Using system biology approach we will identify new KCs and/or LSECs genes and host-specific pathways related with HCV pathology. The increasing understanding of the molecular interactions between the virus and its host cell will allow the identification of promising host targets for anti-HCV therapy. We will characterize changes in LSECs and KCs in different stages of liver disease, and provide new evidence on their role in HCV (and possibly other viral infections) pathogenesis. This will lead us to identification of new proteins that can easily be measured in the patients’ serum. Several markers will be validated across different fibrosis stages and compared to the markers used in currently available tests (e.g. FibroTest, ELF test, FIBROSpec), which have difficulties in classifying the intermediate stages of fibrosis often referred to as “gray area”, therefore leaving a demand for more reliable non-invasive markers to decrease the need for liver biopsy. Thus, there is a reasonable chance for further collaboration with pharmaceutical and clinical diagnostics industry.
The innovatory significance of this project lies in its focus on whole-genome sequencing-based HCV-host response profiling. Remarkably, the number of published papers using genomics approaches in the infectious diseases setting still lags significantly behind the number of papers on the use of this approach in oncology. The methodology of the project is innovative since it brings together systemic biology and conventional approaches directly to the traditional patient-based infectious diseases studies. There is an urgent need for holistic approaches that can integrate the dynamic interactions between microbial pathogens and their hosts during the development of infectious diseases. Here, the newly developed infectomics enable us to efficiently, and integratively study functional genomics of HCV infection.

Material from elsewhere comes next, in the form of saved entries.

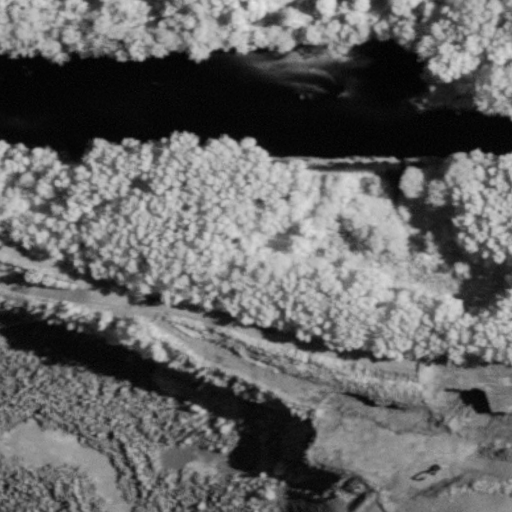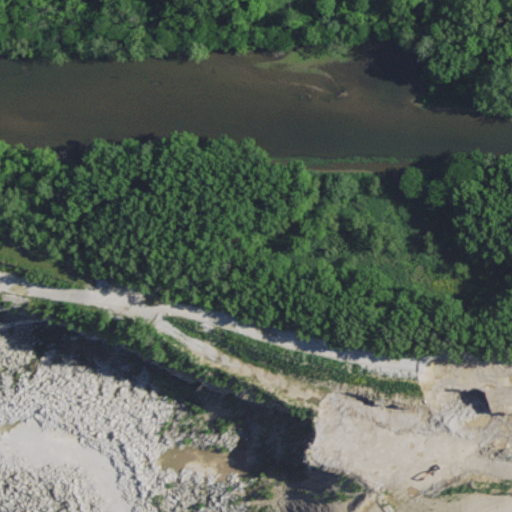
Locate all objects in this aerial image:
river: (255, 126)
quarry: (254, 318)
road: (254, 340)
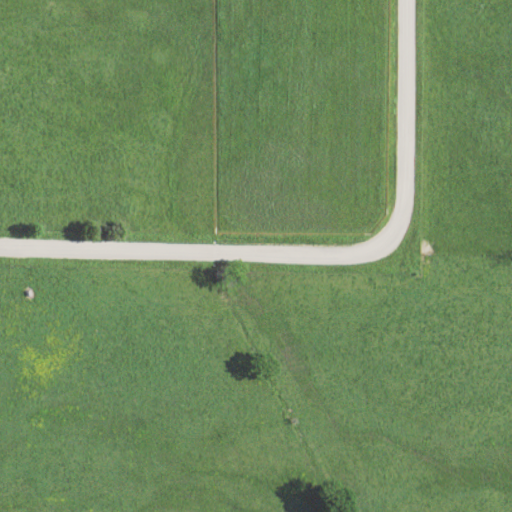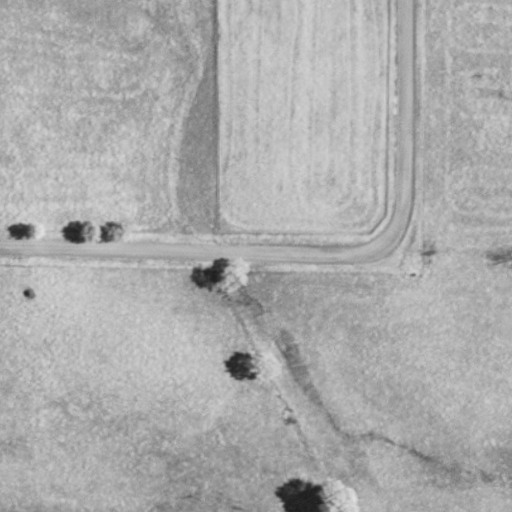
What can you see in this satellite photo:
road: (316, 252)
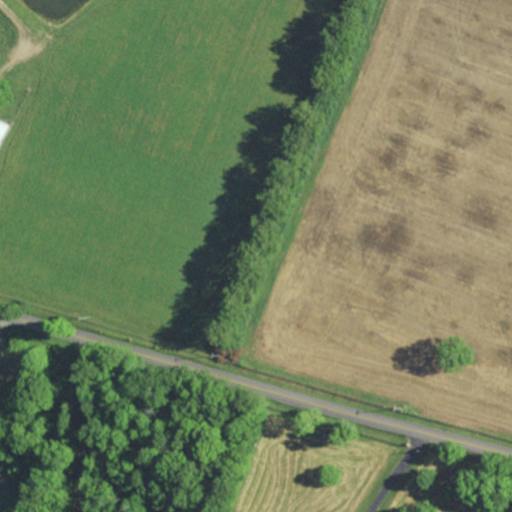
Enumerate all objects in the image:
building: (3, 129)
road: (254, 389)
road: (396, 472)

To the best of our knowledge, this will be the first comprehensive gene expression and biomarker study on human KC (gene expression profile have not been published yet) and LSEC, in the natural course of HCV infection; therefore it has a very high significance for HCV research. Through the development of this project it is expected that a series of high impact results will be obtained: (1) significant increase in knowledge of the LSEC and KC roles in HCV and possibly other viral infections; (2) annotation of the structure and function of newly discovered human genes; (3) development of new bioinformatics tools (4) generation of new knowledge and leadership in biomedical research in fundamental aspects of cell and molecular biology related to infectious diseases; (5) development of new HCV disease models; (6) development of new biomarkers and treatment possibilities. This approach is likely to have general applications in studying viral-host interactions in both model systems and clinical specimens.